Calculate Statistics for a multi-dimensional Sequence Database (SPMF documentation)

This example explains how to calculate statistics for a multi-dimensional sequence database using the SPMF open-source data mining library.

How to run this example?

What is this tool?

This tool is a tool for generating statistics about a multi-dimensional sequence database.

What is the input?

The input is a multi-dimensional sequence database (as defined by Pinto et al. 2001and a threshold named minsup (a value in [0,1] representing a percentage).

multi-dimensional database is a set of multi-dimensional sequences and a set of dimensions d1, d2... dn. A multi-dimensional sequence (MD-Sequence) is composed of an MD-pattern and a sequence. A sequence is an ordered list of itemsets (groups of items). Note that it is assumed that no items appear twice in the same itemset and that items in an itemset are lexically ordered. An MD-pattern is a set of symbolic values for the dimensions (here represented by integer numbers).

For example, consider the following database, provided in the file "ContextMDSequenceNoTime.txt" of the SPMF distribution. The database contains 4 MD-sequences.

MD-Sequences
ID MD-Patterns Sequences

d1 d2 d3
S1 1 1 1 (2 4), (3), (2), (1)
S2 1 2 2 (2 6), (3 5), (6 7)
S3 1 2 1 (1 8), (1), (2), (6)
S4 * 3 3 (2 5), (3 5)

For instance, the first MD-Sequence represents that items 2 and 4 appeared together, then were followed by 3, which was followed by item 2, wich was followed by item 1. The context of this sequence is the value 1 for dimension d1, the value 1 for dimension d2 and the value 1 for dimension d3. Note that the value "*" in the fourth MD-sequence means "any values".

What is the output?

The output is statistics about the sequence database.

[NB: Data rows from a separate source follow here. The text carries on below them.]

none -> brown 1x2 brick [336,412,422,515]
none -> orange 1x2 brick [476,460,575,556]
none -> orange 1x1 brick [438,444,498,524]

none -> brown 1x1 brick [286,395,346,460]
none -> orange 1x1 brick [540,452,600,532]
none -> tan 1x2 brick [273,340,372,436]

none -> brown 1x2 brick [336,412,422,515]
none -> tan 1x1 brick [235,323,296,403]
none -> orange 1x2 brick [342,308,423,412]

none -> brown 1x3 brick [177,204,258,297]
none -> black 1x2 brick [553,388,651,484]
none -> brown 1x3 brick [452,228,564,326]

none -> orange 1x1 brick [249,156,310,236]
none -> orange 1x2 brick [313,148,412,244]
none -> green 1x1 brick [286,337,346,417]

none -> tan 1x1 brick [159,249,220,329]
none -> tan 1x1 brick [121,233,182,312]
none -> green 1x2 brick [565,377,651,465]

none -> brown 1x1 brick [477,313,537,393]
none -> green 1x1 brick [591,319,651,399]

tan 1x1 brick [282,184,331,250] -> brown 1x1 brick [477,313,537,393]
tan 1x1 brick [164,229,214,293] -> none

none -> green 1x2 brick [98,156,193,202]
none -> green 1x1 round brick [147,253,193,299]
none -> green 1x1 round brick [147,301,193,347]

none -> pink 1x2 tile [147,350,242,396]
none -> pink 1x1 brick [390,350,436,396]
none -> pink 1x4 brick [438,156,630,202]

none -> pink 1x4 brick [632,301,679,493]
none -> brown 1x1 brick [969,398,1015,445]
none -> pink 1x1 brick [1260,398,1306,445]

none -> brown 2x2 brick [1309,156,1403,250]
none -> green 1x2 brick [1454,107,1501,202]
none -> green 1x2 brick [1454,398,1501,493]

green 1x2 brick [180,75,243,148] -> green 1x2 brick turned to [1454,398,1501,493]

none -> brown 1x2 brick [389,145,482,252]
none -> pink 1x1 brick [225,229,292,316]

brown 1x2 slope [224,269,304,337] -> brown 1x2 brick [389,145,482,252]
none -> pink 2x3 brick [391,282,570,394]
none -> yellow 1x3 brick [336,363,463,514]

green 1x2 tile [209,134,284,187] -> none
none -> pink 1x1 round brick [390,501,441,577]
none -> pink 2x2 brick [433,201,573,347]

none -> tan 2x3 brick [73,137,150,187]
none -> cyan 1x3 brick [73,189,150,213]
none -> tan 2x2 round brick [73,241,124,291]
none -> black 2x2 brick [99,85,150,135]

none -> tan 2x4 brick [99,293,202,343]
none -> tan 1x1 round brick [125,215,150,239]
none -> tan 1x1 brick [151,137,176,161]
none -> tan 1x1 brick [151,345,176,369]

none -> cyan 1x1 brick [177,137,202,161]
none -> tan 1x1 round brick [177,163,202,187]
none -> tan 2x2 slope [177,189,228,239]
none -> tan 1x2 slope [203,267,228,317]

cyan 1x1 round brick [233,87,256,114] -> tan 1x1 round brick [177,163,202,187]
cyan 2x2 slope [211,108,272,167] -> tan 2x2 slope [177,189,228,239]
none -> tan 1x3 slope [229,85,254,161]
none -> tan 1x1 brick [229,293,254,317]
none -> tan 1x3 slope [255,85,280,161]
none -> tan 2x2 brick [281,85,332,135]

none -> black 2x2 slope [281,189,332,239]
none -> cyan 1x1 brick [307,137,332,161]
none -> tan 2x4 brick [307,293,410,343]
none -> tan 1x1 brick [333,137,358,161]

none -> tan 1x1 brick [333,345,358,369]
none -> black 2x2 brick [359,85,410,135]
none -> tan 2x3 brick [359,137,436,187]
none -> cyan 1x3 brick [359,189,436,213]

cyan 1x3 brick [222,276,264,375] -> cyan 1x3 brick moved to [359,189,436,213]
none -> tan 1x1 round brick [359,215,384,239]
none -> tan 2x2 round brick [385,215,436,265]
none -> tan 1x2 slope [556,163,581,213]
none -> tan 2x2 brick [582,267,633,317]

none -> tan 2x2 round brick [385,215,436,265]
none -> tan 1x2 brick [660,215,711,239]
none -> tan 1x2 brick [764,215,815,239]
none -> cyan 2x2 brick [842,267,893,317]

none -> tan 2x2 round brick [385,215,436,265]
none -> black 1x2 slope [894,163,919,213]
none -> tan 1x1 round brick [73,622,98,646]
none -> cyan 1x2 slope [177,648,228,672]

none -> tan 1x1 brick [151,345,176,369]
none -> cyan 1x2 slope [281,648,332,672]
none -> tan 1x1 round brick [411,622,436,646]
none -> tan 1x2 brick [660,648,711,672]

For example, if we use the tool on the previous sequence database given as example, we get the following statistics:

========== MD-SEQUENCE DATABASE STATS ==========
File /D:/workspace/SPMF_2019_for_release/bin/ca/pfv/spmf/test/ContextMDSequenceNoTime.txt
Number of MD-sequences : 4
Number of dimensions: 3
Dimension 0 has 2 different values.
Dimension 1 has 3 different values.
Dimension 2 has 3 different values.
Number of distinct items: 8
Largest item id: 8
Average number of itemsets per sequence : 3.25 standard deviation: 0.82915619758885 variance: 0.6875
Average number of distinct item per sequence : 4.0 standard deviation: 0.7071067811865476 variance: 0.5000000000000001
Average number of occurences in a sequence for each item appearing in a sequence : 1.25 standard deviation: 0.4330127018922193 variance: 0.18749999999999997
Average number of items per itemset : 1.5384615384615385 standard deviation: 0.4985185152621431 variance: 0.2485207100591716

Input file format

The input file format is defined as follows. It is a text file where each line represents a multi-dimensional sequence from a sequence database. Each line is separated into two parts: (1) a MD-pattern and (2) a sequence.

For example, the input file "ContextMDSequenceNoTime.txt" contains the following four lines (four sequences).

1 1 1 -3 2 4 -1 3 -1 2 -1 1 -1 -2
1 2 2 -3 2 6 -1 3 5 -1 6 7 -1 -2
1 2 1 -3 1 8 -1 1 -1 2 -1 6 -1 -2
* 3 3 -3 2 5 -1 3 5 -1 -2

This file contains four MD-sequences (four lines). Each line has 3 dimensions in each MD-Pattern. For example, consider the second line. It represents a MD-sequence where the value for the three dimensions are respectively 1, 2 and 2. Then, the sequence in this MD-Sequence is the itemset {2, 6} followed by the itemset {3, 5}, followed by the itemset {6, 7}.